An inherited urea cycle disorders characterized by severe hyperammonemia. Affected infants present with vomiting, lack of appetite and failure to thrive, severe hypotonia, progressive lethargy, and coma.

Synonyms

Argininosuccinic Aciduria; Argininosuccinate Lyase Deficiency; ASL Deficiency; Argininosuccinase Deficiency; ASA Deficiency.

Incidence

The incidence is approximately 1:70,000 to 250,000 live births and ASLD is accounting for about 16% of all urea cycle disorder cases.

Genetic inheritance

Autosomal recessive inheritance and caused by mutations in the argininosuccinate lyase (ASL) gene, which is expressed predominantly in the liver and has been mapped to chromosome 7q11.21.

Pathophysiology

Argininosuccinate lyase is one of six enzymes in the urea cycle whose function is the detoxification of waste nitrogen into excretable urea and the de novo biosynthesis of arginine.
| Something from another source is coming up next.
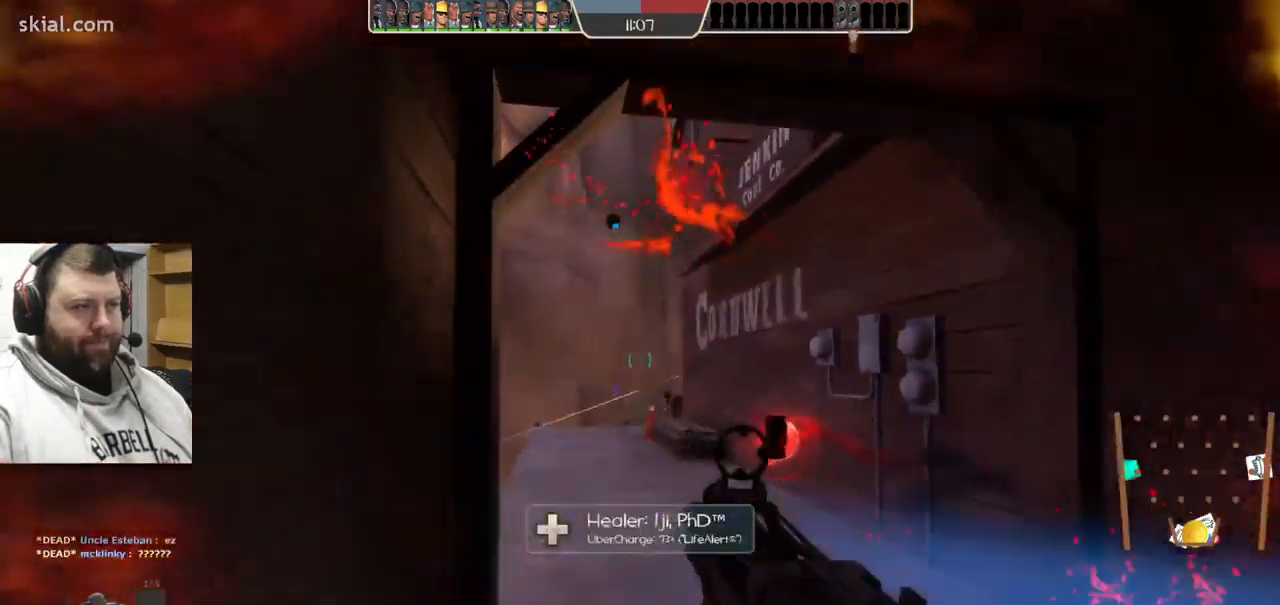
{"buttons": [], "left_stick": "up-right", "right_stick": "center", "events": [[300, "R2", "up"], [300, "left_stick", "right"], [334, "right_stick", "right"], [434, "left_stick", "up-right"], [484, "right_stick", "center"]]}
ASL is required to cleave argininosuccinate to arginine and fumarate and considered the only enzyme in the body that can generate arginine. Thus, in ASLD arginine becomes an essential amino acid. Deficiency of ASL leads to accumulation of argininosuccinic acid in tissues and excretion of argininosuccinic acid in urine (Argininosuccinic Aciduria).

Diagnosis

In many countries, testing for ASLD is part of the routine newborn screening program. Besides the clinical findings, the biochemical diagnosis of ASLD is usually confirmed by elevated plasma citrulline concentrations in combination with increased argininosuccinic acid in the plasma or urine. Molecular genetic testing of ASL enzyme activity can be obtained for further final confirmation. Prenatal diagnosis by mutational analysis from chorionic villus samples or amniocytes as well as detection of elevated levels of argininosuccinic acid in the amniotic fluid can be used to reliably diagnose affected fetuses.

Clinical aspects

The severity varies considerably among patients and hyperammonemia is the main finding in this disease. The severe neonatal-onset form of the disorder, which is characterized by complete absence of the enzyme, typically presents in the first 24 to 72 hours after birth, usually once feeding has been established. This form of the disease is clinically characterized by refusal to eat, lethargy, vomiting, hypothermia, and neurologic irritability. Affected infants may experience respiratory alkalosis, hepatomegaly, seizures, cerebral edema, and hyperammonemic coma. Trichorrhexis nodosa (coarse and brittle hair) is an almost pathognomic finding for ASLD that is present in about half of these patients, but can easily be overlooked at that age. Left untreated for more than 72 hours, neurologic abnormalities (eg, severe developmental delay) are potential complications of surviving infants. Death is almost certain for those not treated in a timely fashion. The milder, late onset form of the disorder, characterized by partial absence of the enzyme, affects children later in infancy or early childhood. Clinically, symptoms include failure to grow and thrive, ataxia, lethargy, and vomiting. Additionally, dry, brittle hair may result in partial alopecia. ...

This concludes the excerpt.